Long-term disability insurance is better for most people than short-term disability insurance. Benefit payments last longer than short-term disability insurance, it’s easier to qualify for benefits, and a policy provides larger benefits than Social Security disability insurance.
Social Security disability insurance is provided by the federal government through the Social Security Administration (SSA). You are only eligible if you have paid Social Security tax for a certain length of time, but it can be difficult to qualify for Social Security disability insurance benefits.
Social Security disability insurance has a very strict definition of disability — you must meet the requirements for total disability (as opposed to a partial or an occupational disability). According to the SSA, more than 70% of all disability claims were denied in 2017, and that number has only been increasing over the last several years  . Even if you do qualify, it can take nearly two years before you start receiving benefits.
Social Security disability insurance also doesn’t offer enough coverage for most people — the average monthly SSDI payment is $1,154.07  . If your total income is more than $25,000 for the year, you will also have to pay taxes on your benefits. The taxes owed increase depending on your income level  .
Overall, Social Security disability insurance is only a safe bet if you can’t afford long-term disability insurance.
Some states offer their own disability insurance programs, called temporary disability insurance (TDI).
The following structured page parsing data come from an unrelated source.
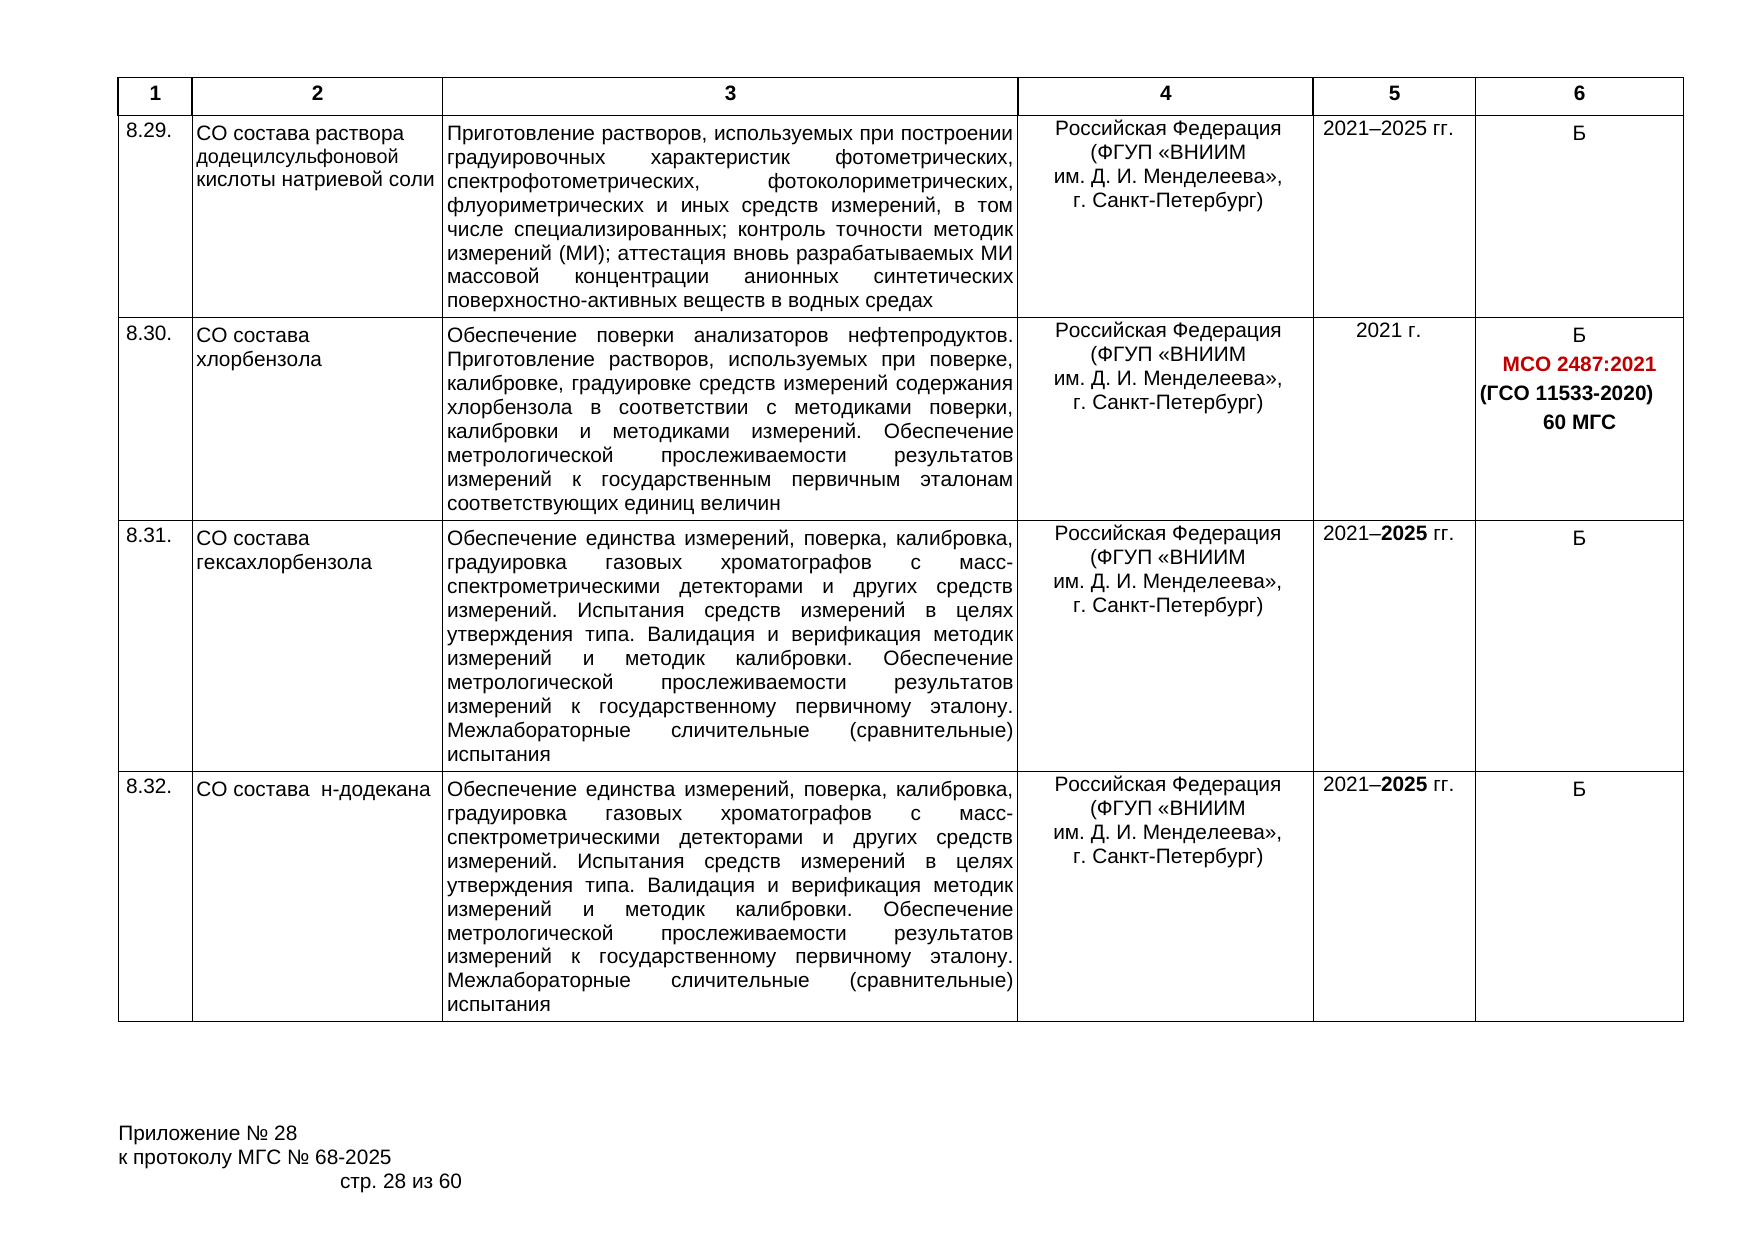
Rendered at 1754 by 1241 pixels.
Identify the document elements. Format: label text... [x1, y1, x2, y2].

table_cell 2021 г. [1314, 318, 1475, 520]
table_cell [119, 116, 192, 317]
table_cell [119, 521, 192, 771]
table_header 6 [1476, 78, 1683, 114]
table_cell Б МСО 2487:2021 (ГСО 11533-2020) 60 МГС [1476, 318, 1683, 520]
table_cell [119, 318, 192, 520]
table_cell Российская Федерация (ФГУП «ВНИИМ им. Д. И. Менделеева», г. Санкт-Петербург) [1018, 521, 1313, 771]
table_cell Российская Федерация (ФГУП «ВНИИМ им. Д. И. Менделеева», г. Санкт-Петербург) [1018, 318, 1313, 520]
table_header 4 [1019, 78, 1312, 114]
table_cell 2021–2025 гг. [1314, 116, 1475, 317]
table_cell [119, 772, 192, 1021]
table_cell СО состава гексахлорбензола [193, 521, 442, 771]
table_cell 2021–2025 гг. [1314, 521, 1475, 771]
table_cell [1018, 116, 1313, 317]
table_cell Б [1476, 521, 1683, 771]
table_cell Б [1476, 116, 1683, 317]
table_cell СО состава хлорбензола [193, 318, 442, 520]
table_cell СО состава раствора додецилсульфоновой кислоты натриевой соли [193, 116, 442, 317]
table_cell СО состава н-додекана [193, 772, 442, 1021]
table_cell Обеспечение поверки анализаторов нефтепродуктов. Приготовление растворов, используемых при поверке, калибровке, градуировке средств измерений содержания хлорбензола в соответствии с методиками поверки, калибровки и методиками измерений. Обеспечение метрологической прослеживаемости результатов измерений к государственным первичным эталонам соответствующих единиц величин [443, 318, 1017, 520]
table_header 5 [1314, 78, 1475, 114]
table_header 1 [119, 78, 191, 114]
table_header 2 [193, 78, 442, 114]
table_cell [1018, 772, 1313, 1021]
table_cell Б [1476, 772, 1683, 1021]
table_cell Приготовление растворов, используемых при построении градуировочных характеристик фотометрических, спектрофотометрических, фотоколориметрических, флуориметрических и иных средств измерений, в том числе специализированных; контроль точности методик измерений (МИ); аттестация вновь разрабатываемых МИ массовой концентрации анионных синтетических поверхностно-активных веществ в водных средах [443, 116, 1017, 317]
table_cell Обеспечение единства измерений, поверка, калибровка, градуировка газовых хроматографов с масс-спектрометрическими детекторами и других средств измерений. Испытания средств измерений в целях утверждения типа. Валидация и верификация методик измерений и методик калибровки. Обеспечение метрологической прослеживаемости результатов измерений к государственному первичному эталону. Межлабораторные сличительные (сравнительные) испытания [443, 772, 1017, 1021]
table_cell Обеспечение единства измерений, поверка, калибровка, градуировка газовых хроматографов с масс-спектрометрическими детекторами и других средств измерений. Испытания средств измерений в целях утверждения типа. Валидация и верификация методик измерений и методик калибровки. Обеспечение метрологической прослеживаемости результатов измерений к государственному первичному эталону. Межлабораторные сличительные (сравнительные) испытания [443, 521, 1017, 771]
table_cell 2021–2025 гг. [1314, 772, 1475, 1021]
table_header 3 [443, 78, 1017, 114]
These short-term programs are only available through the state, and they’re available in addition to the types of disability insurance explained earlier.
Five states currently offer temporary disability benefits:
Puerto Rico also offers TDI.
Even if you have a short-term policy through your employer, pairing it with a private long-term disability policy will offer the most comprehensive financial protection.
A 20-year-old worker has a 1 in 4 chance of becoming disabled, for at least one year, by the time they reach retirement age.  Illness is a more common cause of disability than injury, and illnesses aren’t limited to people with labor-intensive jobs. Losing your income for months — in addition to possible medical bills — is more than most Americans can handle without going into debt.
Because of how difficult it is to qualify for Social Security disability insurance, everyone should consider getting disability insurance if they can afford it. In particular, higher-income earners often have a higher standard of living and their lifestyles would be greatly impacted if they lost income for just a couple of months.
If you become ill or injured and cannot work, a disability insurance policy will pay you a portion of your pre-tax earnings until you can return to work.
Most disability insurance covers total disability and rehabilitation, though what is actually covered will depend on your policy. Some policies also cover partial disability and presumptive disability. Accidental injuries and illnesses are covered by disability insurance.
Anyone who would not be able to maintain their lifestyle if a disability prohibited them from working should get coverage. Those with outstanding debts and financial dependents are also good candidates for private disability insurance.